We toasted their success. It was a long way from tending sheep in Albania, and they had earned it. It didn’t stop there, either. Before long there were other businesses. Pete figured he might as well go on and become an American tycoon.
But life has a way of giving you the gladhand. Then slamming you with a fist.
A few years ago, Pete, still in his 40s, died. At the funeral, we talked about John and how he had gone to New York and was starting to make a name, and how proud everybody was.
And the last time I saw John, we talked about those times and my friend Pete. It might surprise those who saw him only on the TV or in movies, but he was still shy and often quiet. And he had not let his success and wealth turn him into a jerk. He was still a genuinely nice kid.
That was the night his movie “Continental Divide” opened in Chicago and there was a party after the show.
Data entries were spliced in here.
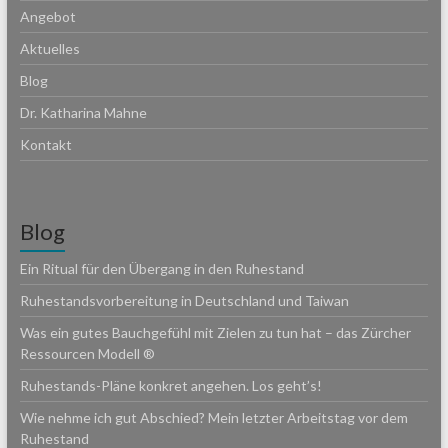
Angebot
Aktuelles
Blog
Dr. Katharina Mahne
Kontakt
Blog
Ein Ritual für den Übergang in den Ruhestand
Ruhestandsvorbereitung in Deutschland und Taiwan
Was ein gutes Bauchgefühl mit Zielen zu tun hat – das Zürcher
Ressourcen Modell ®
Ruhestands-Pläne konkret angehen. Los geht’s!
Wie nehme ich gut Abschied? Mein letzter Arbeitstag vor dem
Ruhestand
A reporter for “Rolling Stone,” who covered the evening, later wrote that as the evening ended, John and I were hugging.
I guess we were. When you feel like a proud uncle, and see the kid up there on a movie screen, you ought to give him a hug.
This column seems to have rambled. I’m sorry, but I just heard about John a few hours ago, and I have difficulty writing when I feel the way I do right now.
He was only 33. I learned a long time ago that life isn’t always fair. But it shouldn’t cheat that much.